Не прошло и года, как я дописала худкритическую рецензию про "Талисман". Шок! Видео!
«Талисман» - это культовая красноярская игра-сериал по авторскому миру. Начавшись как классическое фэнтези (у всех персонажей по четыре жизни, разные расы, магия...), за более чем десять лет своего существования мир был значительно переосмыслен вглубь - несколько в марксистском духе. Верхи не могли, низы не хотели, и вот промышленная революция и классовая борьба привели к тому, что в мире, в котором существует абсолютный религиозный запрет на убийство императора, было убито два императора подряд. Тогда следующий по счету император (являющийся одновременно воплощением одного из Близнецов - богов, которым поклоняются в этом мире) объявил о 16 годах страданий, которые ждут империю в качестве наказания. Сначала он действительно карал причастных к заговору, но постепенно перешел к тотальному уничтожению культуры и цивилизации: были закрыты все фабрики, разогнаны университеты, сожжены книги и произведения искусства... В последний год он уничтожил церковь и начал поход с севера на юг, верша суд по ему одному известным критериям, признавая всех людей виновными - и приговаривая к смерти.

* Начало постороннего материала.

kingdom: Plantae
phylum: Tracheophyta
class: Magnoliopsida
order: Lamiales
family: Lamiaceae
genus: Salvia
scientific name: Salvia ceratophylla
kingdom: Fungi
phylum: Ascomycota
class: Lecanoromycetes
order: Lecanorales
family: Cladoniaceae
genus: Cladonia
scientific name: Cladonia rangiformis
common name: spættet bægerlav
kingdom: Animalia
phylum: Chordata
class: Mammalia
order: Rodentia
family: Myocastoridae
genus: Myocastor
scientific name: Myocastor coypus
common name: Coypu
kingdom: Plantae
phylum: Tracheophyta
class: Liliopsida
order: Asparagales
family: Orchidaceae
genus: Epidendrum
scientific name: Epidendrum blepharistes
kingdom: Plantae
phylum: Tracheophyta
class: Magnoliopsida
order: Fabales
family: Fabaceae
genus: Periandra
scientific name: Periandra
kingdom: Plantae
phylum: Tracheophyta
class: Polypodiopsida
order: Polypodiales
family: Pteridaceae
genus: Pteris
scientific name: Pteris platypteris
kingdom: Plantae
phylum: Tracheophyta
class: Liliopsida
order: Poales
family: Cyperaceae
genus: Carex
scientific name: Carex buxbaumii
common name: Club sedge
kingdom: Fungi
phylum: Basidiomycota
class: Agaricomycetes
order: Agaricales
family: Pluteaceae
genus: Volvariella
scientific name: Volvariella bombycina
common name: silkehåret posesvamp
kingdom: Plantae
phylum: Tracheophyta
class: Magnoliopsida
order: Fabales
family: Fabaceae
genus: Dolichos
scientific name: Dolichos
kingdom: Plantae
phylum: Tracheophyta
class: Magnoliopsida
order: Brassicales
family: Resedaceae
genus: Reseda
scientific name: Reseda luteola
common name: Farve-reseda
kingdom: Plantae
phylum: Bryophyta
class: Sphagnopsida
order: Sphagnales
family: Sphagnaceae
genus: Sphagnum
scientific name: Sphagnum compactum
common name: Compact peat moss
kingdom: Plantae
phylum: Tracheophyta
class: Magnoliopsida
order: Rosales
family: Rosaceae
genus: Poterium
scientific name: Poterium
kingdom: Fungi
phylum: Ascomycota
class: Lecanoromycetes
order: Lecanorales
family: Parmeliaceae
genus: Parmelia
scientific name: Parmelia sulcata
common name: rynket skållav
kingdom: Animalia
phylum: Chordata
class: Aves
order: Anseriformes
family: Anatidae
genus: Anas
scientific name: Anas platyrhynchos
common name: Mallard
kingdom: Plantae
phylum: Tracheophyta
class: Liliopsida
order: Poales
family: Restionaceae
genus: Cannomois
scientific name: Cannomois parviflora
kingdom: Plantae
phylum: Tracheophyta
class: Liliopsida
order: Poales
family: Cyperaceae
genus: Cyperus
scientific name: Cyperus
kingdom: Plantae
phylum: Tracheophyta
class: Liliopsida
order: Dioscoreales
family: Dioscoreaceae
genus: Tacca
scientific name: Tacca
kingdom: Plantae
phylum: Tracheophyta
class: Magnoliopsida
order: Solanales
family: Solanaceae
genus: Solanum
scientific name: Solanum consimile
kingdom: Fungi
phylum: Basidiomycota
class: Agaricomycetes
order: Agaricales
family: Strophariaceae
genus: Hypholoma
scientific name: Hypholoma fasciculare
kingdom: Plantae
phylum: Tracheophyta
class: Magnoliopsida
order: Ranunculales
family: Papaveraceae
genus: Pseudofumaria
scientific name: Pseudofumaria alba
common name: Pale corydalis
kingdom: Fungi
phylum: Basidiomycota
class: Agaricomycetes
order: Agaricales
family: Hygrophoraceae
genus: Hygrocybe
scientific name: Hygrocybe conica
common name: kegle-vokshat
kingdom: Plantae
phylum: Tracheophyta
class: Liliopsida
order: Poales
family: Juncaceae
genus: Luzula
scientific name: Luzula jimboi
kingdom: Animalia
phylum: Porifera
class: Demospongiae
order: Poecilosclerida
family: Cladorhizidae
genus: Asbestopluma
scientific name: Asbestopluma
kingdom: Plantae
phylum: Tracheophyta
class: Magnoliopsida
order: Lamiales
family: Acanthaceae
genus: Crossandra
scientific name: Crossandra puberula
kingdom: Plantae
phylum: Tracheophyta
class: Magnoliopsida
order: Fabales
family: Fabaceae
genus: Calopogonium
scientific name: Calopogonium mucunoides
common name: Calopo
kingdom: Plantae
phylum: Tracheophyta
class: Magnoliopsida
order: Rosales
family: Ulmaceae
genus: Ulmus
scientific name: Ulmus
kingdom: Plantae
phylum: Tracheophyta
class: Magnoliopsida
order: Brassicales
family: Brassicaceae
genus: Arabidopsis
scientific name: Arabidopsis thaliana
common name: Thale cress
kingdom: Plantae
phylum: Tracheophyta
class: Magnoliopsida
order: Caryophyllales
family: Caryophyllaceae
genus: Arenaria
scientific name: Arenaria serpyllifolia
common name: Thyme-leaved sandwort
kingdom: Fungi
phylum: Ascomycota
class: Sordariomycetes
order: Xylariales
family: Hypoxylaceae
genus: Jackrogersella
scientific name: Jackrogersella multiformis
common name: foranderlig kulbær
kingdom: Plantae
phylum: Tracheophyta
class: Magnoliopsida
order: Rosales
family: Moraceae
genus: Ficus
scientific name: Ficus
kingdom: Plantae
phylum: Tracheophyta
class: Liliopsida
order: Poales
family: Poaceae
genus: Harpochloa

Игра начинается с того, что армия императора только что захватила Анизотти - самый последний город как империи, так и обитаемого мира в целом. Финал, казалось бы, ясен заранее: все жители города будут осуждены и убиты, за ними умрет захватившая их армия, а затем - боги этого мира, и наступит абсолютный конец истории.
Теодор написал настолько
подробный мастерский отчет о проблематике игры, что скромному критику, казалось бы, делать тут уже нечего. Но ниже я попробую все же показать некоторые характеристики «Талисмана» как художественного произведения.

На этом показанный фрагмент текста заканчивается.